[Supplied records — start]

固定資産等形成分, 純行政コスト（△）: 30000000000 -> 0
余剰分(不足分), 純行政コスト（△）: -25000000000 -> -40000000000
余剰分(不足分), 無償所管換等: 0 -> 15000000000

[Supplied records — finish]
[Supplied records — start]

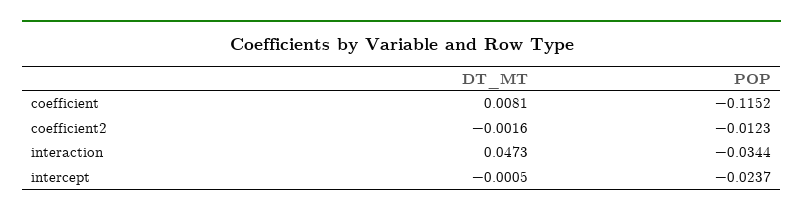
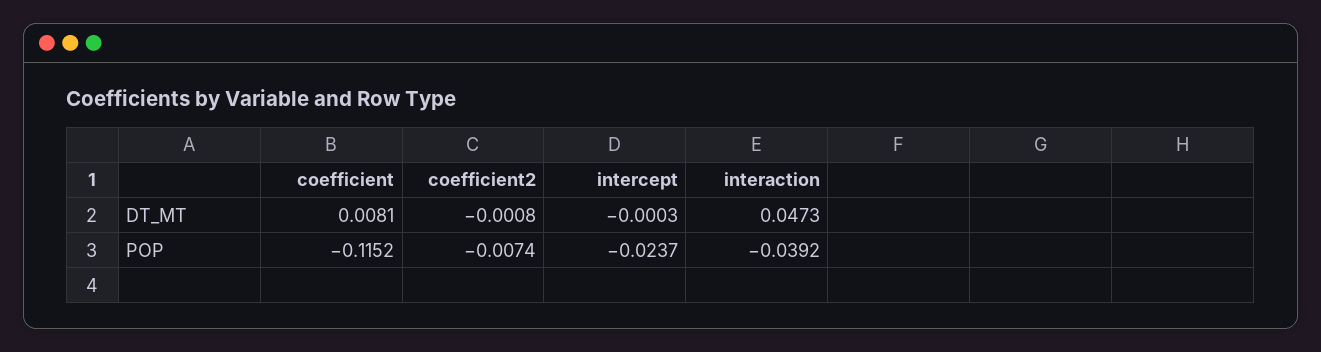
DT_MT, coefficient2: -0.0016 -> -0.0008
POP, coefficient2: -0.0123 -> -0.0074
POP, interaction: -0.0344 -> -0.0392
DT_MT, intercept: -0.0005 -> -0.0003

[Supplied records — finish]
[Supplied records — start]

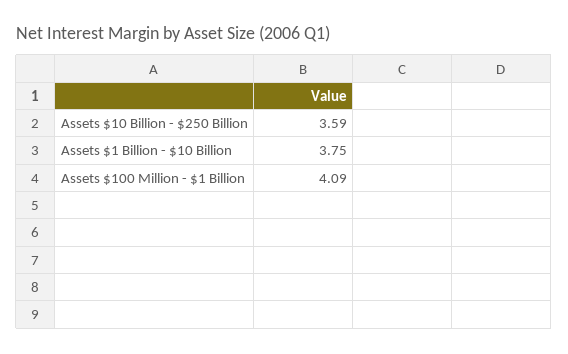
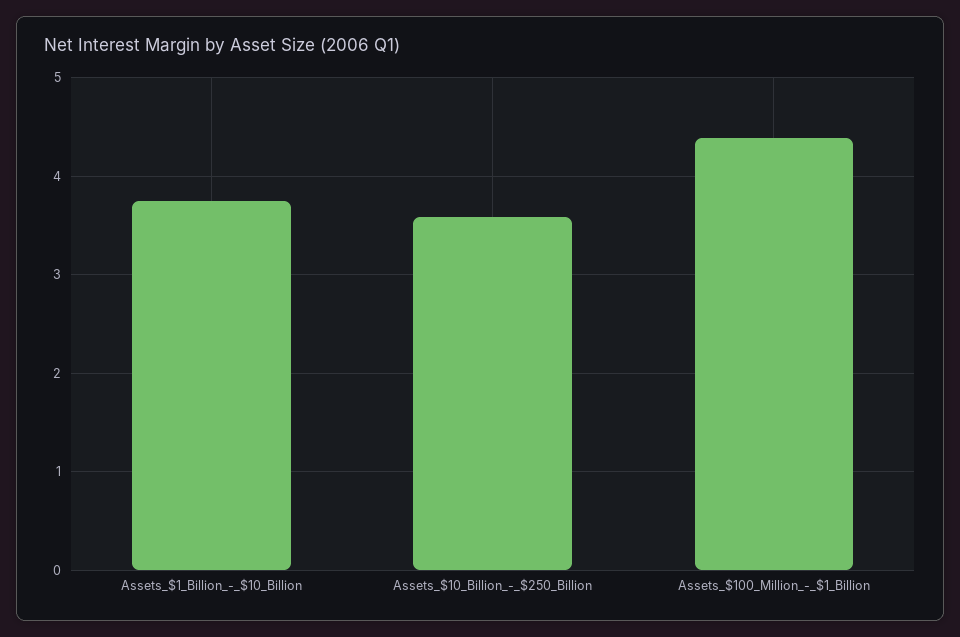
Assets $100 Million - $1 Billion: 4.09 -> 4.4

[Supplied records — finish]

→ Task
Give only the lines from the one holding "固定資産等形成分, 純行政コスト（△）: 30000000000 -> 0" through the one holding "余剰分(不足分), 無償所管換等: 0 -> 15000000000", each restated exactly as it appears above.

→ Result
固定資産等形成分, 純行政コスト（△）: 30000000000 -> 0
余剰分(不足分), 純行政コスト（△）: -25000000000 -> -40000000000
余剰分(不足分), 無償所管換等: 0 -> 15000000000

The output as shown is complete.